1397. Jueves, 7 mayo, 2009

Capítulo Milésimo tricentésimo nonagésimo séptimo: "Todos dicen que el perdón es una idea maravillosa, hasta que tienen algo que perdonar" (Clive Staples Lewis, 1898 - 1963; escritor irlandés)

Habrá quien no se acuerde, pero antes de ser tan modernos la gente que quería sacar dinero tenia que ir a su banco y, después de rellenar unos papelitos en los que había que firmar por duplicado y hacer la correspondiente cola, un señor de carne y hueso con cara de forzoso adicto a los laxantes, te lo acababa dando. El trasiego de clientes era tal (y los señores estreñidos tan lentos) que las colas que se formaban hacían que quien sacaba o ingresaba su capitalito siempre tuviera una nariz encima de su hombro enterándose hasta de los plazos que te faltaban para acabar de pagar la lavadora.

Por eso, a los bancos, tan suspicaces con estas cosas de la intimidad (ajena), se les ocurrió poner en el suelo unas tiritas de colores chillones en los que, con letras todavía más aparatosas, se podía leer algo así como “espere aquí su turno”. El resultado no se hizo esperar y, salvo algún despistado y el habitual rebelde porqueelmundomehahechoasí, la gente empezó a cumplir a rajatabla el mensaje.

Pero llegaron los cajeros automáticos y, aunque su número es infinitamente superior al de los señores estreñidos y su horario se extiende por el infinito y más allá, las colas delante de ellos volvieron a aparecer. Normal. Entre los lentos que son (a ver si va a ser verdad aquello que dicen de que dentro de cada uno hay un jubilado bajito que comprueba hasta cien veces la cantidad que le has pedido), que a todos se nos ocurre sacar dinero a la misma hora, y que de los noventa y cinco que hay en el barrio sólo funciona uno, pocas veces puedes teclear tu idolatrada clave sin que tengas que intentar preservar su intimidad de mil ojos indiscretos.

Ante un mismo problema, una misma solución. ¿No podrían poner las banditas de colores con el famoso mensaje en la calle? Ya sé que las aceras son de los ayuntamientos, pero conociendo los escrúpulos de éstos (y, sobre todo, su escasez de fondos... ¿alguien ha dicho algo de un impuesto nuevo? Sí, sí, sí, aprobado!!!) seguro que tampoco iban a poner muchos problemas.

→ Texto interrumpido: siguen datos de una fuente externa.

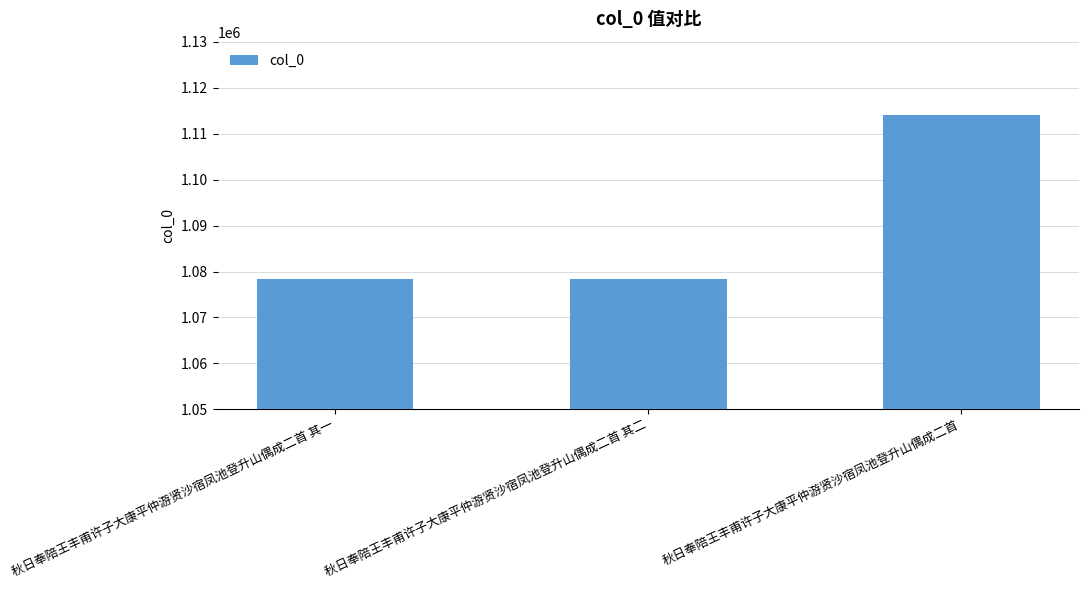

Count the number of data series in this chart.

1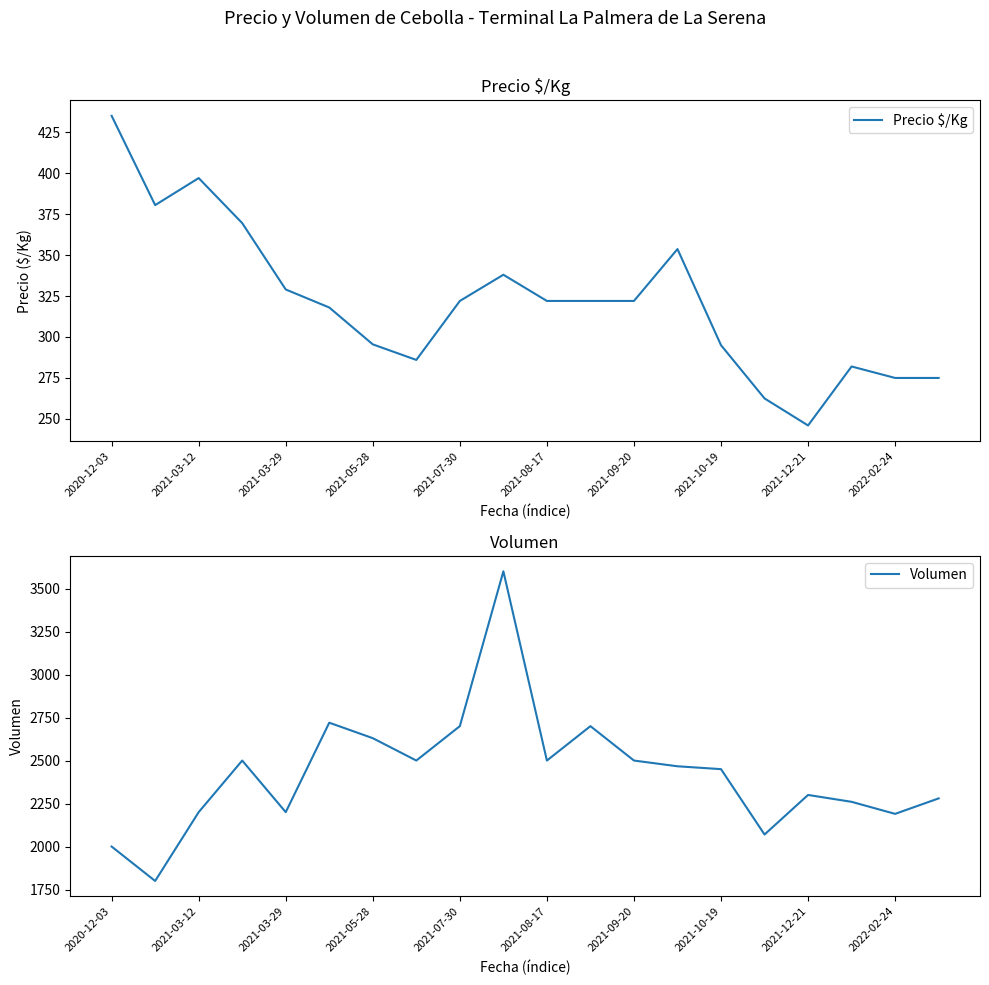

What is the maximum value for Volumen?

3600.0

Y es que uno empieza a tener una edad en la que disimular los años es ya tarea (la tarea) prioritaria. Y de nada sirve que cada mañana, intentando aparentar seis meses menos, te pongas la baba de caracol, tres hidratantes, seis antiarrugas, dos rodajas de pepino del amazonas y una capa de concha de nacar a la rosa mosquera, si luego, cada vez que uno va al cajero y teclea su clave, todo el vecindario se entera del año en que has nacido. No es justo.